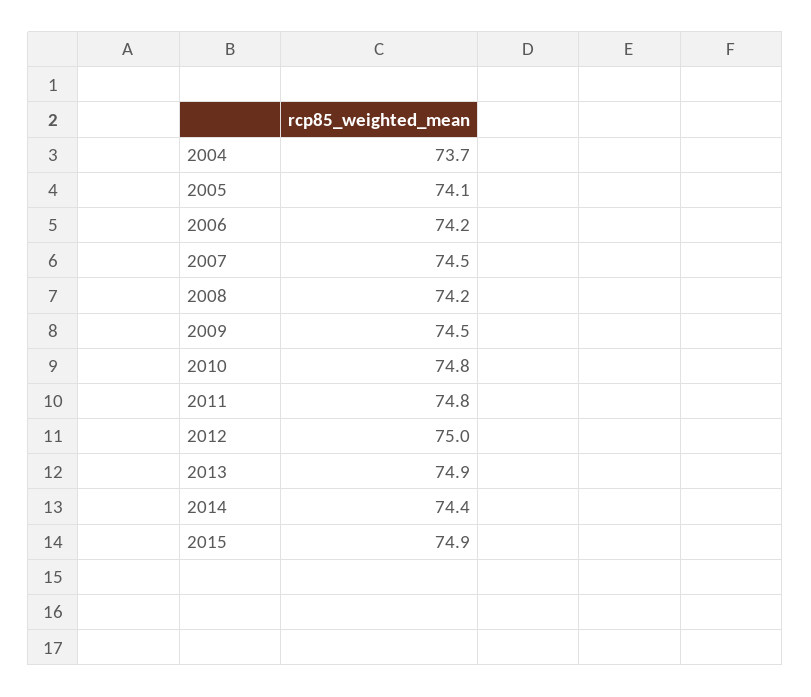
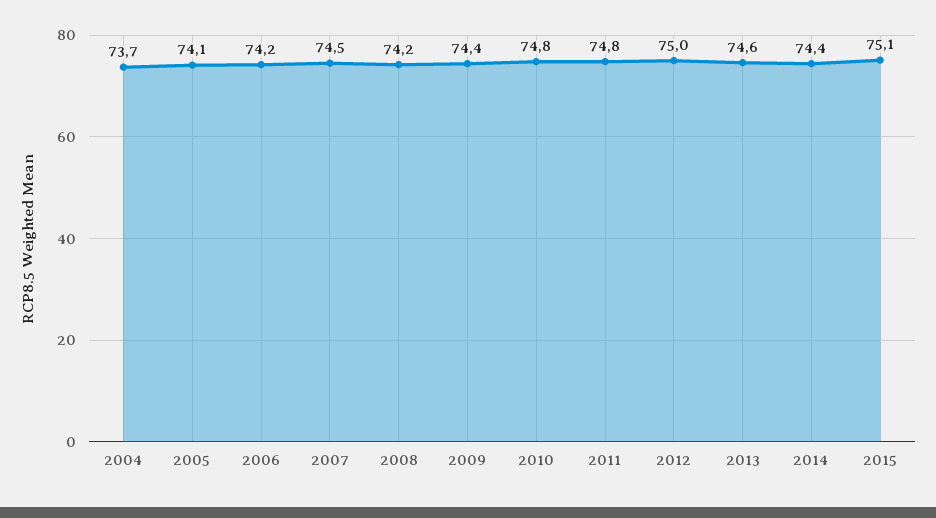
  {
    "2004": 73.7,
    "2005": 74.1,
    "2006": 74.2,
    "2007": 74.5,
    "2008": 74.2,
-   "2009": 74.5,
+   "2009": 74.4,
    "2010": 74.8,
    "2011": 74.8,
    "2012": 75,
-   "2013": 74.9,
+   "2013": 74.6,
    "2014": 74.4,
-   "2015": 74.9
+   "2015": 75.1
  }

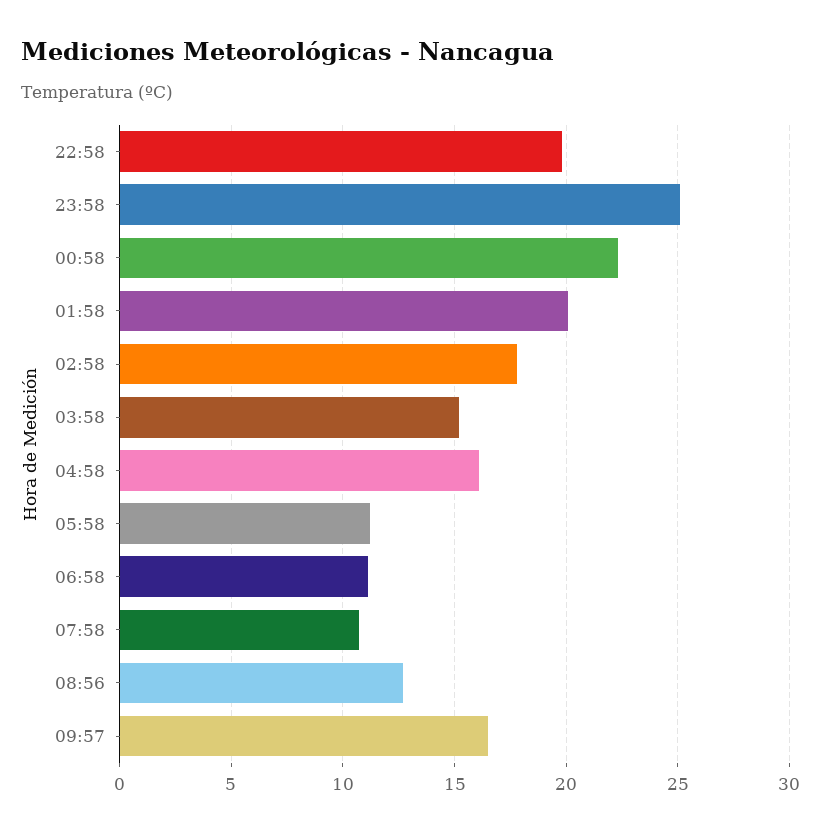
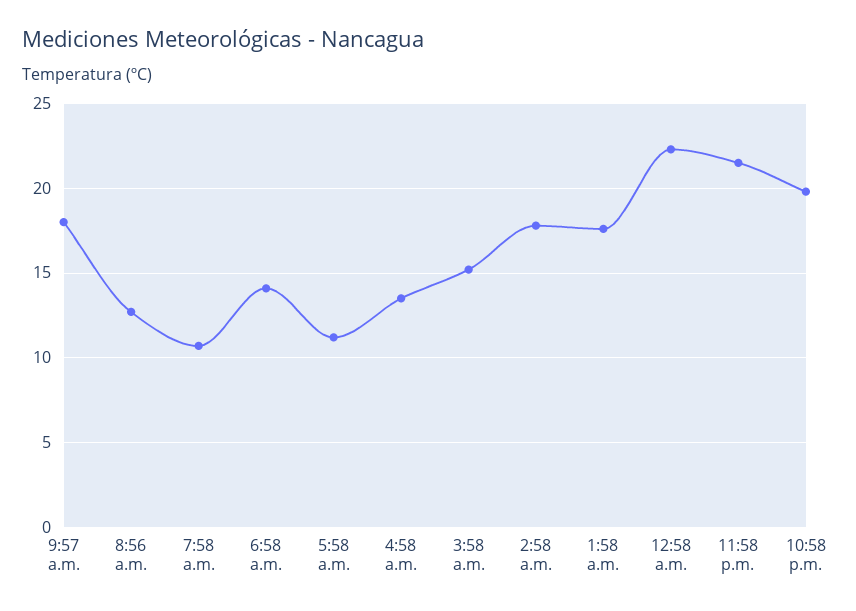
  {
    "22:58": 20,
-   "23:58": 25,
+   "23:58": 21.5,
    "00:58": 22.5,
-   "01:58": 20,
+   "01:58": 17.5,
    "02:58": 18,
    "03:58": 15,
-   "04:58": 16,
+   "04:58": 13.5,
    "05:58": 11,
-   "06:58": 11,
+   "06:58": 14,
    "07:58": 10.5,
    "08:56": 12.5,
-   "09:57": 16.5
+   "09:57": 18
  }

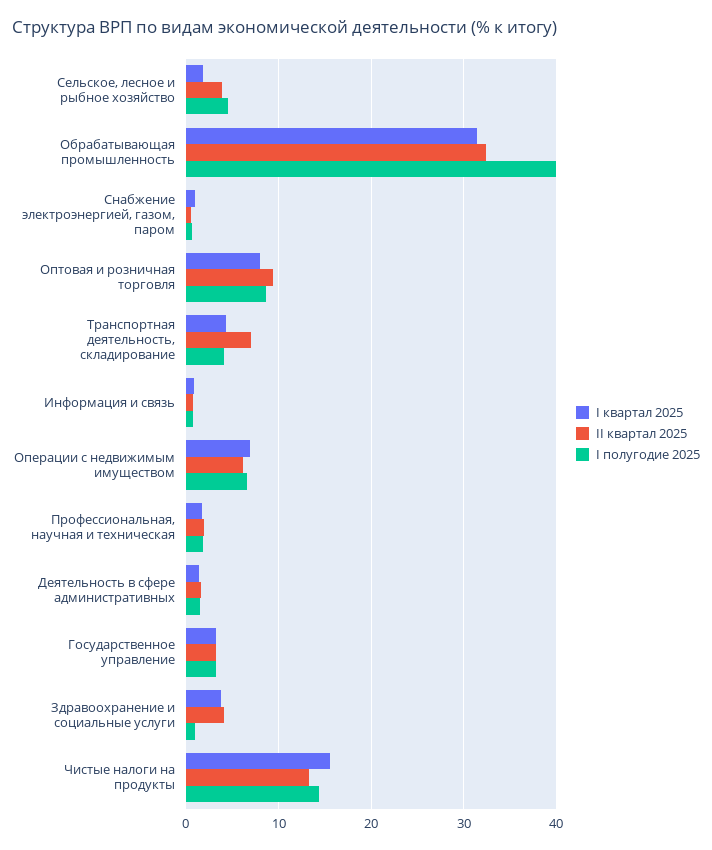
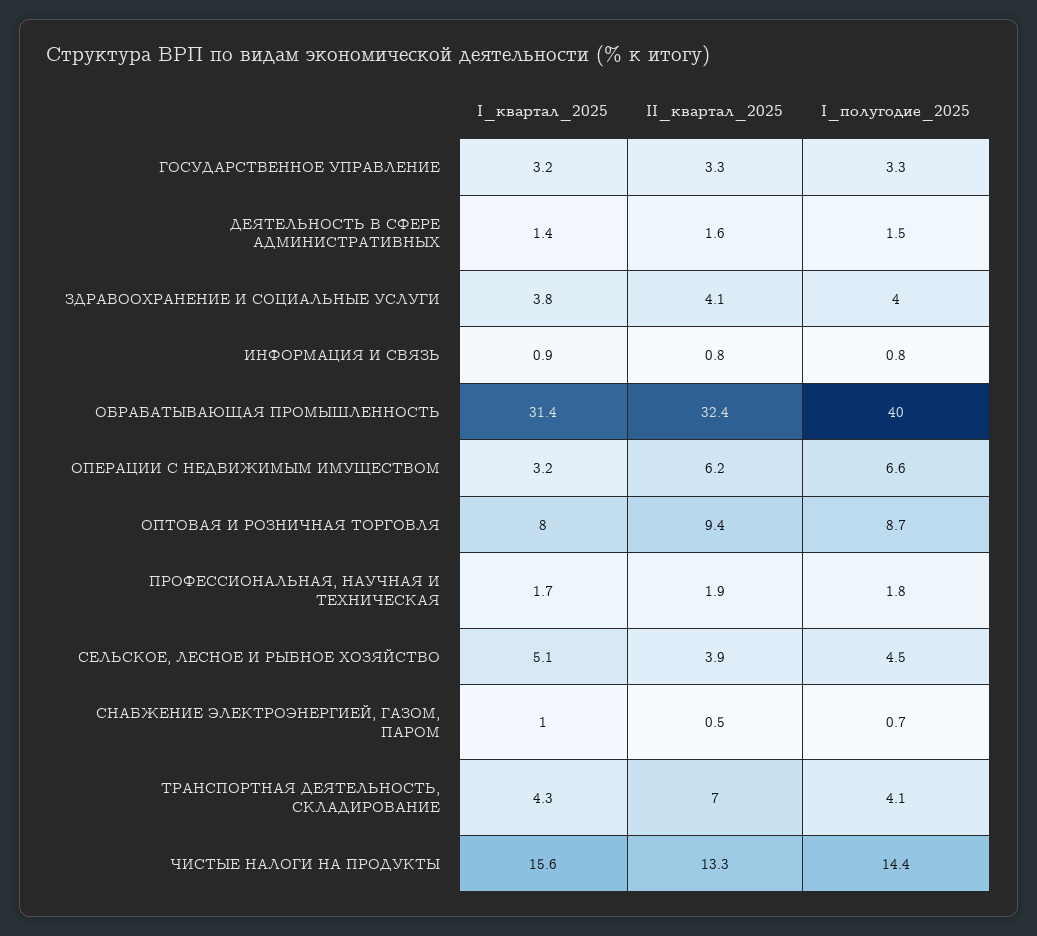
  {
    "I квартал 2025": {
-     "Сельское, лесное и рыбное хозяйство": 2,
+     "Сельское, лесное и рыбное хозяйство": 5.1,
      "Обрабатывающая промышленность": 31.4,
      "Снабжение электроэнергией, газом, паром": 1,
      "Оптовая и розничная торговля": 8,
      "Транспортная деятельность, складирование": 4.3,
      "Информация и связь": 0.9,
-     "Операции с недвижимым имуществом": 7,
+     "Операции с недвижимым имуществом": 3.2,
      "Профессиональная, научная и техническая": 1.7,
      "Деятельность в сфере административных": 1.4,
      "Государственное управление": 3.2,
      "Здравоохранение и социальные услуги": 3.8,
      "Чистые налоги на продукты": 15.6
    },
    "II квартал 2025": {
      "Сельское, лесное и рыбное хозяйство": 3.9,
      "Обрабатывающая промышленность": 32.4,
      "Снабжение электроэнергией, газом, паром": 0.5,
      "Оптовая и розничная торговля": 9.4,
      "Транспортная деятельность, складирование": 7,
      "Информация и связь": 0.8,
      "Операции с недвижимым имуществом": 6.2,
      "Профессиональная, научная и техническая": 1.9,
      "Деятельность в сфере административных": 1.6,
      "Государственное управление": 3.3,
      "Здравоохранение и социальные услуги": 4.1,
      "Чистые налоги на продукты": 13.3
    },
    "I полугодие 2025": {
      "Сельское, лесное и рыбное хозяйство": 4.5,
      "Обрабатывающая промышленность": 40,
      "Снабжение электроэнергией, газом, паром": 0.7,
      "Оптовая и розничная торговля": 8.7,
      "Транспортная деятельность, складирование": 4.1,
      "Информация и связь": 0.8,
      "Операции с недвижимым имуществом": 6.6,
      "Профессиональная, научная и техническая": 1.8,
      "Деятельность в сфере административных": 1.5,
      "Государственное управление": 3.3,
-     "Здравоохранение и социальные услуги": 1,
+     "Здравоохранение и социальные услуги": 4,
      "Чистые налоги на продукты": 14.4
    }
  }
-=-=-
Exercise description: Scan the records for the string "имуществом" and show every line that contains it.

Task output:
-     "Операции с недвижимым имуществом": 7,
+     "Операции с недвижимым имуществом": 3.2,
      "Операции с недвижимым имуществом": 6.2,
      "Операции с недвижимым имуществом": 6.6,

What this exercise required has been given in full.